### Extrait du texte ###

Tunisie d'hier, Bourguiba à Monastir

En ce mois d'août de l'année mille neuf cent quatre-vingt sept, le Président Habib Bourguiba qui a l'âge du siècle, estive dans sa ville natale de Monastir. Trois mois plus tard, un quarteron de médecins le déclarereront sénile permettant à Ben Ali de prendre le pouvoir

En fait de palais la résidence d’été du Président de la République tunisienne à Skanès est une belle villa au style épuré des années 6O. C’est l’œuvre magistrale et accidentelle du séduisant architecte Olivier-Clément Cacoub, disparu en 2008 sans avoir jamais réussi à égaler son ouvrage de jeunesse. De larges espaces de marbre blanc ouverts sur des pelouses, une grande piscine aux carreaux bleutés avec un îlot où se balancent deux palmiers. L’agencement intérieur est sobre. Aucune dorure. Des murs recouverts d’ardoises, de simples pierres, des panneaux de cuir et de cuivre, des fresques sublimes en céramiques d'Abdelaziz Gorgi et des tapisseries aux couleurs chaudes signées d’artistes nationaux. Un mobilier minimaliste sobre et anguleux complète l’allure de cette demeure hollywoodienne d’où l’on s’attend à voir surgir les Kennedy. En ce mois d’août de l'année quatre-vingt sept, le Président Habib Bourguiba qui a l’âge du siècle, estive dans sa ville natale. C’est là qu’il recevra quatorze jours durant et à tour de rôle les artistes et notables de chaque gouvernorat. Ils viennent pour célébrer l’anniversaire de la naissance du grand homme par des chants et des déclamation de poèmes à sa gloire.

###

» Tâches à réaliser:
A. Indiquez si chacune des affirmations suivantes concorde avec l'extrait ci-dessus sur Bourguiba à Monastir. Répondez par oui ou non et citez les mots du texte qui tranchent : (i) la résidence d'été de Skanès est ornée de dorures ; (ii) l'architecte Olivier-Clément Cacoub est mort en 2008 ; (iii) le Président reçoit les artistes et notables pendant quatorze jours.
B. D'après l'extrait ci-dessus sur Bourguiba à Monastir, quel artiste est l'auteur des fresques en céramique de la résidence ?

### Données fournies ###

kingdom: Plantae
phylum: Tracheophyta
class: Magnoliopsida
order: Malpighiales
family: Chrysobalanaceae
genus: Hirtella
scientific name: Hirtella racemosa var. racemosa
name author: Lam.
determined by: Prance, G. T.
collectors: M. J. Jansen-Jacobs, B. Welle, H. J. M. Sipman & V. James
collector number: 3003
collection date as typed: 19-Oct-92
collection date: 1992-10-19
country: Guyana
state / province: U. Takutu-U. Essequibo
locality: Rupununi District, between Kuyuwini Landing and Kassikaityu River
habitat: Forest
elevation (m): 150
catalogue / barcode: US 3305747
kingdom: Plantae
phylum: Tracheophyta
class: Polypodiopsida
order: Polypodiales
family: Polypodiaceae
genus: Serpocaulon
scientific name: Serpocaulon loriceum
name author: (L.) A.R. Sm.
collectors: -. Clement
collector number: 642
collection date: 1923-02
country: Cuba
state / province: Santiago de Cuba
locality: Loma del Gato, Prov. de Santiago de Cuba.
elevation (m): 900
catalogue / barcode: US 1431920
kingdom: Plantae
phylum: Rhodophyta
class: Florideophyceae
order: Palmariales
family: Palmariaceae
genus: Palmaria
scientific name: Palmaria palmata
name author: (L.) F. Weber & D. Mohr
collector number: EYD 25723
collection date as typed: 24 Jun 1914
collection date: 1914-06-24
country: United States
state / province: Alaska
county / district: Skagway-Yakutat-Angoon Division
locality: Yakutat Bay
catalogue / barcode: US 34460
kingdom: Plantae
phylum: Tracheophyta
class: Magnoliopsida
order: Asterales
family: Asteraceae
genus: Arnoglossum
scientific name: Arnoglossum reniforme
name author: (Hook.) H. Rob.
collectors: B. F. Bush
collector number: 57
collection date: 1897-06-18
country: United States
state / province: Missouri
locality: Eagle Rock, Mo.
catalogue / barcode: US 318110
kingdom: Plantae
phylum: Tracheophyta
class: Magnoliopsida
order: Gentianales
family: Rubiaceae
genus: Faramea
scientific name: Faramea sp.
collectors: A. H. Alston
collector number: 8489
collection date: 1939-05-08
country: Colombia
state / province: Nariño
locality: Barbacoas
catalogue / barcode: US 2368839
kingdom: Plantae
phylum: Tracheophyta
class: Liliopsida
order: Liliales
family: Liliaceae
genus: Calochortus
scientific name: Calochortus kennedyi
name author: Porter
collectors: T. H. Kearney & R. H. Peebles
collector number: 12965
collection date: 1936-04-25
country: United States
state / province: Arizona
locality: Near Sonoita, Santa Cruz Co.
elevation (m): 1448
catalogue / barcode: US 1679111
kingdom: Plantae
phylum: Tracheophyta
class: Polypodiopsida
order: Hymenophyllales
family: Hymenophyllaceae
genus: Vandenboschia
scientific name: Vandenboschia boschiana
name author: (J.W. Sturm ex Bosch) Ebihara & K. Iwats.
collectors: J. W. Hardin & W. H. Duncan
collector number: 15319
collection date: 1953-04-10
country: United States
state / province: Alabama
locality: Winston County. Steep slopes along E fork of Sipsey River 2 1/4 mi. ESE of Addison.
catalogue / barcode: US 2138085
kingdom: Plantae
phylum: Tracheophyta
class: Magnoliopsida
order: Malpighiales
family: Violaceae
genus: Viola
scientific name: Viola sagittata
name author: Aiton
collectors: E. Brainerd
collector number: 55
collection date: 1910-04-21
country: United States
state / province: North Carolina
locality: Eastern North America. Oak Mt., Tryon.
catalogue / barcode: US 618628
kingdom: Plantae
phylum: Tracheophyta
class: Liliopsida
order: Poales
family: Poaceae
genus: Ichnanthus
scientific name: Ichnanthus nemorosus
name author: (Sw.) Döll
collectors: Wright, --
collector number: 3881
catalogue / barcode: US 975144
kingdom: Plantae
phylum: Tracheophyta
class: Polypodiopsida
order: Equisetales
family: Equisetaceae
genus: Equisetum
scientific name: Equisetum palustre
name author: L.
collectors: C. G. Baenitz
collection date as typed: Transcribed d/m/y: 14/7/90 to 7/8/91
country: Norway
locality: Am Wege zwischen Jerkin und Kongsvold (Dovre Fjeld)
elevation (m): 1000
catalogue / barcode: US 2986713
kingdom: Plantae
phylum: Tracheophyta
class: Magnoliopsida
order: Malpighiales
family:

###

» Réponses:
A.
(i) Non : « Aucune dorure. »
(ii) Oui : « disparu en 2008 ».
(iii) Oui : « quatorze jours durant ».

B. Abdelaziz Gorgi.